A disponibilidade de boi é menor - o que deve perdurar por pelo menos dois anos - porque o período de preços baixos reduziu a rentabilidade dos pecuaristas incentivando a venda de matrizes para abate e desestimulando os investimentos. Quadro que alguns analistas, como José Vicente Ferraz, do Instituto FNP, dizem configurar uma reversão de ciclo. "Há um ajuste na produção por conta do abate de matrizes e da falta de investimentos", concorda Leonardo Alencar, da Scot Consultoria.

Até alguns mais céticos em relação à mudança de ciclo, admitem que ela chegou. "O ciclo do boi mudou radicalmente", diz um especialista do setor, pedindo o anonimato, e reconhecendo que, agora, chegou a hora de o pecuarista dar as cartas. "É o dono da matéria-prima quem vai mandar", afirma.

Ferraz, da FNP, observa que os pecuaristas já estão sentindo no bolso os efeitos do abate de matrizes, que reduz a oferta de bezerros. Hoje o preço do animal com oito a 12 meses está em R$ 470,00 no noroeste de São Paulo; há um ano custava R$ 375, de acordo com o Instituto FNP.
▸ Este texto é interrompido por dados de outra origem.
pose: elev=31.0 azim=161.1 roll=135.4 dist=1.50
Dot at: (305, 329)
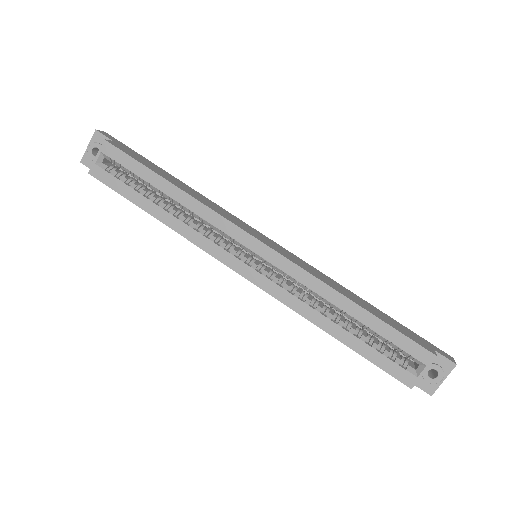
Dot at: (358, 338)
Mas Miguel Cavalcanti, da Agripoint, evita falar em "mudança de ciclo" e de "forte mudança de patamar" nos preços nos próximos anos. Ele pondera que há espaço para ganho de produtividade na pecuária, o que já vem acontecendo e pode ser observado na redução do tempo de abate dos animais. Acrescenta ainda que na pecuária a "barreira de entrada" é muito pequena, isto é, a alta atual dos preços pode estimular investimento por parte de pecuaristas para aumentar a produção.

Diante de um cenário de preços mais elevados, os frigoríficos terão de buscar maior ganho de eficiência em suas operações, dizem analistas. Também terão de buscar mais eficiência em segmentos como o do aproveitamento dos subprodutos.

Na visão de Ferraz, agora será possível verificar se os investimentos feitos pelos frigoríficos - especialmente as grandes empresas - permitirão tal ganho de eficiência e se eles conseguirão manter a rentabilidade acima dos patamares históricos no novo quadro de oferta ajustada de boi.

Um especialista afirma que as empresas terão de melhorar sua gestão de vendas e tentar elevar preços da carne bovina nas exportações, principalmente de cortes menos nobres, que ainda "têm espaço para aumentar". "As empresas vão ter de se beneficiar na venda e não na compra", concorda Cavalcanti, da Agripoint, referindo-se ao preço que os abatedouros vinham pagando pelo boi gordo.

O comportamento da demanda por carne bovina no mercado internacional também será crucial para os frigoríficos manterem a rentabilidade. Se a economia mundial seguir sem grandes solavancos, a demanda pela carne brasileira deve se manter firme, acrescenta Cavalcanti, para quem o cenário é positivo tanto para pecuaristas quanto para as empresas.

No curto prazo, a oferta escassa de matéria-prima por causa da entressafra já afeta a operação de frigoríficos, que reduzem abates e dão férias coletivas, como fez o Friboi em sua unidade de Campo Grande (MS). Segundo a assessoria da empresa, serão 20 dias de férias coletivas na indústria em "virtude da entressafra de produção pecuária". A empresa informa que "é prática normal" a concessão de férias para funcionários na entressafra.

A situação da oferta deve começar a melhorar com a entrada de animais de confinamento no mercado, o que já começa a acontecer. Para Alencar, da Scot, a tendência é que os preços se estabilizem com a maior disponibilidade.